Jul 5 at 14:54 comment added Marco Alright, thank you so much! That really means a lot me.
Jul 5 at 14:53 comment added Dave Tweed Yes, that's the general idea.
Jul 5 at 14:46 comment added Marco So assuming the coax has a capacitance of ~30 pF (~30cm) and the input capacitance of the scope is 13pF that would make 43 pF I need to compensate for, right? Multiplying that by 1/9 gives 4.7pF, so about 5pF, would that be an appropriate value in this case? I'm sorry, I'm trying to figure this out by myself but it's not easy. Thank you!
Jul 5 at 14:39 comment added Dave Tweed You also need to add the capacitance of your length of coax, which, as Spehro said, will be on the order of 100 pF. Your compensating capacitor needs to be 1/9 of whatever that sum is, which is why it's usually an adjustable capacitor. But a fixed value somewhere in the range of 10 to 15 pF probably wouldn't be too far off the mark.
Jul 5 at 14:34 comment added Marco I see. How would I go about choosing/calculating the capacitor value? My assumption is that I'll probably have to match it with the oscilloscope's input capacitance? The scope I'm intending to make the measurements with has a described input capacitance of 13pF. If you could help me with that I'd be very happy.

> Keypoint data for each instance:

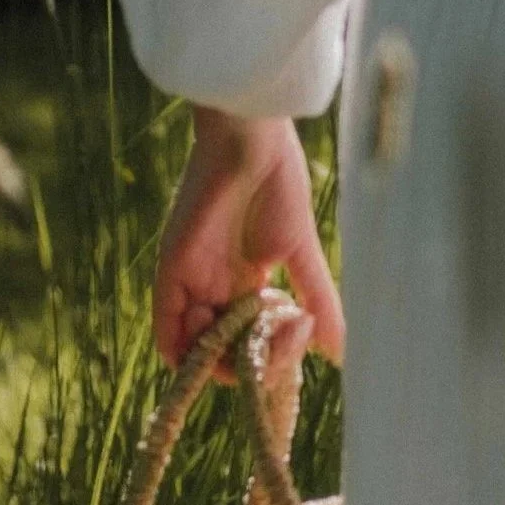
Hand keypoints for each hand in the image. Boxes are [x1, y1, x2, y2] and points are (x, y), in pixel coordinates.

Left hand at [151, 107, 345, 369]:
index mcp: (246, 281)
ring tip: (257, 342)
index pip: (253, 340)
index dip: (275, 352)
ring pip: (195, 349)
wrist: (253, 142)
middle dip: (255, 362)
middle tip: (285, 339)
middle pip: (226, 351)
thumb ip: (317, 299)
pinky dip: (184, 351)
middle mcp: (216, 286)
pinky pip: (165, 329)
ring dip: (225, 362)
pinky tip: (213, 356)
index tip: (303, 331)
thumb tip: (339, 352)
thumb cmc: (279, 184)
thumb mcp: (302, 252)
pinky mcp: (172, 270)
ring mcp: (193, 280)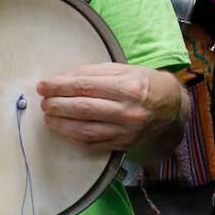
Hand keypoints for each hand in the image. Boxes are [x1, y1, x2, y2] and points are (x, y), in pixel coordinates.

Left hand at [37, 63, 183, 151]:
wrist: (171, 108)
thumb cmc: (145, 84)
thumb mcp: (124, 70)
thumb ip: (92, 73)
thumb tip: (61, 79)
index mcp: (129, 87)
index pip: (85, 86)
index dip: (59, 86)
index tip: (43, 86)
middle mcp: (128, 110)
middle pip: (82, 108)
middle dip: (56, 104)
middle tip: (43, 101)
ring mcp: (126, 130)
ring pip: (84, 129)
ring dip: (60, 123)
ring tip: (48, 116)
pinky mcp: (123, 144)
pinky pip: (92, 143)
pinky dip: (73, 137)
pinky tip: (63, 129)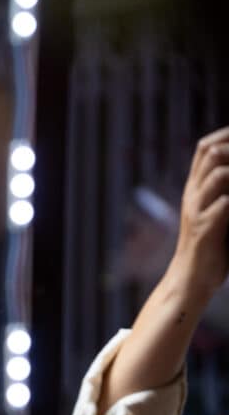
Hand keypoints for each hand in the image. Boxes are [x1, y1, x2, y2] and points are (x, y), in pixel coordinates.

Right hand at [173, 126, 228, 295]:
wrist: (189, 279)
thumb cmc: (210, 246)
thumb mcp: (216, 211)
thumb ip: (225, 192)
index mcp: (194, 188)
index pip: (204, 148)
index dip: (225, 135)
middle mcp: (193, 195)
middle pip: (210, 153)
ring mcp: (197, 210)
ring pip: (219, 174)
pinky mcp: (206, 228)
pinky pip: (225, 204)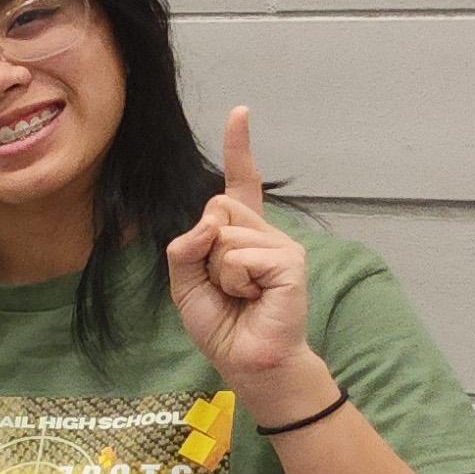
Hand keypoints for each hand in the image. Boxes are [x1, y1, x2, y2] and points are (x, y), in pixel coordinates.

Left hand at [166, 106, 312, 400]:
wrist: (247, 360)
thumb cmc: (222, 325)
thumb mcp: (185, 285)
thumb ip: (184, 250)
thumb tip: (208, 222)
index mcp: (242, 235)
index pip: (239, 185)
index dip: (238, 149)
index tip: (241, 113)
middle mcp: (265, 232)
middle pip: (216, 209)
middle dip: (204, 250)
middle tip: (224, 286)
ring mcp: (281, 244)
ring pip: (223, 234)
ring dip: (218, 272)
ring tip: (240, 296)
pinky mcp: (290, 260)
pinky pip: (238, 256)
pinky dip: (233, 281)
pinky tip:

> Your goal: Repeat the passage of the comment thread above word for word, beginning at "Jul 5 at 14:39" and stopping after "off the mark.".

> Answer to this problem:
Jul 5 at 14:39 comment added Dave Tweed You also need to add the capacitance of your length of coax, which, as Spehro said, will be on the order of 100 pF. Your compensating capacitor needs to be 1/9 of whatever that sum is, which is why it's usually an adjustable capacitor. But a fixed value somewhere in the range of 10 to 15 pF probably wouldn't be too far off the mark.